HS: Stepping back a bit, could you tell us how you decided to do a PhD on bumblebees?
DI: I started my Ph.D. work on hummingbirds, and spent most of my first summer as a graduate student studying time and energy budgets of territorial male Broad-tailed Hummingbirds. During that time I discovered that 1) bumble bees don’t get up at 5 AM, like hummingbirds, and 2) they don’t fly in rainy weather, as hummingbirds do. Also, you don’t need permits to work with them (federal and state permits are required to capture hummingbirds), for example for marking them (with paint) or gluing tags on them. So at the end of my first summer of research I decided to switch to work on bumble bees for the next three summers. There were also a few other graduate students at RMBL working on bumble bees then (Graham Pyke, Nick Waser, John Pleasants, and later James Thomson).
HS: This study was carried out in “an area 15 x 20 metres in the townsite of Gothic (elevation 2886 metres), Gunnison county, Colorado, USA” and “the Washington Gulch trail”. How did you choose these sites to work in? Do you continue to work in these sites today? When was the last time you visited them? In what ways do you think this 15 x 20 m area has changed since the time you did this study?
DI: There were relatively few people (compared to now) working at RMBL then, and no committee overseeing research projects (as there is now), and the Forest Service didn’t pay attention to RMBL researchers working in the Gunnison National Forest. I picked that plot in Gothic because it was close to my lab, and had a good mixture of the two species of wildflowers I wanted to use, as well as a good population of bees. The Washington Gulch trail, which starts further up the East River valley, was a site used by Graham Pyke for an altitudinal transect studying flower and bees, and I repeated his earlier survey as another chapter in my dissertation. We (Graham, James Thomson, and I) collaborated on a repeat of that survey in 2011 to find out how bees and flowers are responding to the changing climate (the queens are moving up in altitude).
HS: Could you give us a sense of what a typical day in the field was like during this study? What time did you work, how did you get to your field site, did you have people to help you etc.?
DI: One of the advantages of working at RMBL is that you’re living on site. During my graduate student years we were renting cabins from RMBL, and eating some meals in the communal dining hall. No running water in the one-room cabin, a wood-burning cook stove for heat, and no telephones in Gothic. One morning in spring we woke up to find lines of snow on our sleeping bag that had blown in through the cracks in the wooden walls (at 2,900m). It was a 2-minute walk from my cabin to my research lab, which was mostly used for storing field gear, and to the field site for that experimental study. I was usually out in the field by 8, and worked until close to dinner (6 PM in the dining hall when we ate there). There’s also an active seminar program at RMBL, and a group of grad students who often got together to talk, so a few nights a week scientists would get together. Towards the end of my PhD work I had occasional assistance. For my first three year in graduate school I had a fellowship ($300/month) from the National Defense Education Act, and in 1974 got an NSF grant for improving doctoral dissertation research in the field sciences. “Resource partitioning, niche breadth and niche overlap of bumblebees in two high altitude sites in Colorado.” 1974-76, $2,900. That helped to pay the summer field station expenses, and for occasional assistance I think. In 1976 I got my first real NSF grant, for work on an unrelated project (ants and plants).

Data shown:
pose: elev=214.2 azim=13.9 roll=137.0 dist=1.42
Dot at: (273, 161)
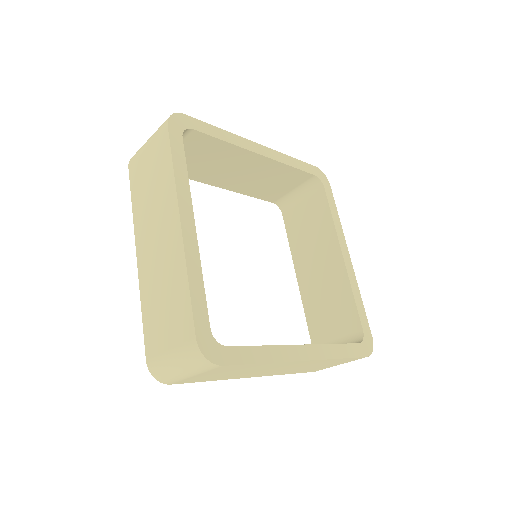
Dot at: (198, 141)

Exercise requirements:
(a) Answer these from the bumblebee interview:
(i) What did DI study during most of the first summer as a graduate student?
(ii) In what year did Graham, James Thomson, and DI collaborate on a repeat of the Washington Gulch survey?
(iii) How much did the National Defense Education Act fellowship pay each month?
(b) According to the bumblebee interview, why did DI pick the plot in Gothic for the study? Give the reasons in one to three sentences.
Answer from the interview alone, not from the listing.

The replies:
(a)
(i) The time and energy budgets of territorial male Broad-tailed Hummingbirds.
(ii) 2011.
(iii) $300.

(b) DI picked the plot because it was close to the lab. It also had a good mixture of the two wildflower species DI wanted to use, as well as a good population of bees.